Other Dog Attacked by Other Dog

Friday

Moderator
My husband says I am putting too much responsibility in my hands and that if the park owners are in trouble, they aren't in any more trouble than they have given themselves.
Yes.

In a few of the places I lived... if you got bit by a dog? You got to eat the dog. Black dog was the most prized for BBQ... and so it wasn’t entirely unheard of for people to deliberately provoke other people’s dogs into attacking them, so that they could take ownership right there and then, and have a big BBQ that night. Dogs were also frequently stolen, but people who wanted to be on the “right” side of the law, were known to be quite good at provoking attack.

Did you provoke the dog into attacking?
Did you immediately take ownership of the attacking dog?
Did you kill it, cook it, and eat it?
Do you frequent the dog park for the purpose killing other people’s dogs?

No?

How about the laws...
Did you coerce the other owner -or the park owners- to break them?
Did you write unfair laws, lying to he parliament or voters in order to get them passed; &/or have the power to enact laws of your own accord without oversight?

No?

How about God-Like Powers, where you can magically make other people and animals do what you want?

(if so? We need to talk. I have a list. Don’t worry, it’s not a long list. And it’s mostly reasonable. I’m totally open to negotiation. On at least some of them.)

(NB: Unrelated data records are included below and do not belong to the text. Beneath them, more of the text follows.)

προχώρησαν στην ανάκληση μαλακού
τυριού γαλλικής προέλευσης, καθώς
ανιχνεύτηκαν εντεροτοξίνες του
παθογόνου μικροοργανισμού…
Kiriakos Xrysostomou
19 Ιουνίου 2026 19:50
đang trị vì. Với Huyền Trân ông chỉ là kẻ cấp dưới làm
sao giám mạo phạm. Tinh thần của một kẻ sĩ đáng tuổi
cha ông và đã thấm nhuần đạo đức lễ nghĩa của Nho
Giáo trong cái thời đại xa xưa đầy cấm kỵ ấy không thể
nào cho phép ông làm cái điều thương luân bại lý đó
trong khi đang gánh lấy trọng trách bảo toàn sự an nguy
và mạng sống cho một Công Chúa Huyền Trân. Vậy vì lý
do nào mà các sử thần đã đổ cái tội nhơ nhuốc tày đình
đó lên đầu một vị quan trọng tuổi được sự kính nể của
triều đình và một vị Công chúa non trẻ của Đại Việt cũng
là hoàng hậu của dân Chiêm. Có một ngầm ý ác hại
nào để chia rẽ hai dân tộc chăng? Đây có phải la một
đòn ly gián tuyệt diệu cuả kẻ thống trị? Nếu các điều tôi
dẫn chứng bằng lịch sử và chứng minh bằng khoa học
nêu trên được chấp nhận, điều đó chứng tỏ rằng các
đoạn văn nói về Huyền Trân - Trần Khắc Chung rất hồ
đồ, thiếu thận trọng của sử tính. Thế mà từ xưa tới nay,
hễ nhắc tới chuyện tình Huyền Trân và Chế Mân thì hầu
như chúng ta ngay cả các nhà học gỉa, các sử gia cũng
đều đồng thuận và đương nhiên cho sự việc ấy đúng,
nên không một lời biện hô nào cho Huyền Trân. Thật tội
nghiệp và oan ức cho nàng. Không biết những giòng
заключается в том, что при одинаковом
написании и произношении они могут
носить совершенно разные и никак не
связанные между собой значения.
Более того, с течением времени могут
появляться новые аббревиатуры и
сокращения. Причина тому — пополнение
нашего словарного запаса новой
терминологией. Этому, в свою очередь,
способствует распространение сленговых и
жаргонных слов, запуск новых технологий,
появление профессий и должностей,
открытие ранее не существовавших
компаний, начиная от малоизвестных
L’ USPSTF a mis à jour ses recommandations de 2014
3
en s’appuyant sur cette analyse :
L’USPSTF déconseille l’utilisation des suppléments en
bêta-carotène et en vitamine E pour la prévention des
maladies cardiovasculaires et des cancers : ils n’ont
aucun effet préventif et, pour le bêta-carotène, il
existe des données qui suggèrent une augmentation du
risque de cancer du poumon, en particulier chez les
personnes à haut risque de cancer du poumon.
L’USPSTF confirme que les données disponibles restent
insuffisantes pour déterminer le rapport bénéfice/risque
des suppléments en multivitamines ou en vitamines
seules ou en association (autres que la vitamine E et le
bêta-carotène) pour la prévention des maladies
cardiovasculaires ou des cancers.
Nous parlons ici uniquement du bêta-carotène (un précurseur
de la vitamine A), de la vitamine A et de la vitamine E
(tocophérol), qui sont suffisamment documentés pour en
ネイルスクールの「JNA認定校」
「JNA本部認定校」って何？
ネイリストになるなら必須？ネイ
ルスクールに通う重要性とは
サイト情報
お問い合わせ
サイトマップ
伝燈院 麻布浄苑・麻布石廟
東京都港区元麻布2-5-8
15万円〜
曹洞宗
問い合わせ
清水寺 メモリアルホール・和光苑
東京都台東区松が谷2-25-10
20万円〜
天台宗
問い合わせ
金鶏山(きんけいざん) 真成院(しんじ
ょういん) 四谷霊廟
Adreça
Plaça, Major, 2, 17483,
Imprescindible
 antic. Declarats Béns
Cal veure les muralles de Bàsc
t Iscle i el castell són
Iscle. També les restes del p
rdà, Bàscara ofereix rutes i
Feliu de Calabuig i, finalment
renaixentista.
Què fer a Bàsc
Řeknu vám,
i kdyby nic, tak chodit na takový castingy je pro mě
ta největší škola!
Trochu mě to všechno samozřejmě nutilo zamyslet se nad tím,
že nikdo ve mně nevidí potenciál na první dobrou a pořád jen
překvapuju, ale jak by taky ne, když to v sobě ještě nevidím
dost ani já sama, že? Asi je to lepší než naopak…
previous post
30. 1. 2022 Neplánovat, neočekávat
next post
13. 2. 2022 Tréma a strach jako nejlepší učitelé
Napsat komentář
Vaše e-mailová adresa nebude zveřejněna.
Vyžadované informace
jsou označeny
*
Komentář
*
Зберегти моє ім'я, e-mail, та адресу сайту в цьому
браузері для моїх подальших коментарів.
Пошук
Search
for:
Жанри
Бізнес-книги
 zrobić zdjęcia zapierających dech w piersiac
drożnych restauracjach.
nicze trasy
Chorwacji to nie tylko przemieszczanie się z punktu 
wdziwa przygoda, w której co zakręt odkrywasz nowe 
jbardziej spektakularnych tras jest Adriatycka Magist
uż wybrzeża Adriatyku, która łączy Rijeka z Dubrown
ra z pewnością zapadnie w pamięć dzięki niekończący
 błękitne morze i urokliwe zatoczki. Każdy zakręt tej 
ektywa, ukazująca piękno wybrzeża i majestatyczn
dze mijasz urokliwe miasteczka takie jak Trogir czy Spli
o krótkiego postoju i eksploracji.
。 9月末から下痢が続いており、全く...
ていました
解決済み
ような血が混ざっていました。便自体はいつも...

If you’re not a God, you didn’t coerce the other owner or park or dog to act in the ways they’ve acted, you aren’t royalty in a dwindling number of countries where royalty has supreme power, and you weren’t cunningly brutal in your BBQ plans? Other people’s choices & actions aren’t your responsibility. Including the people who wrote/passed the laws that the dog owner & dog park have elected to break.
 

Recovery4Me

MyPTSD Pro
I found it necessary to carry a cane, and/or devices of air pressure during the park’s walk. Not for the transient stalkers but for unlawfully unleashed charging dogs. These items saved his life when flanked by a Doberman and another large 70 pound dog. (Plus a few other moves.) However, I had to work with him afterwards with exposure therapy in the City park where the incident happened as they do remember. It takes time for both the owner and the animal to rebuild confidence.

I am so sorry that it happened to your furbaby. I am glad you followed through with reporting the incident to protect others in the future while offering the care your sweetie deserved. Regardless of the outcome to the other dog, you are not the cause. It is the animal‘s parents/owners who are responsible for injuries to others and they need to thank their lucky stars it was not a child.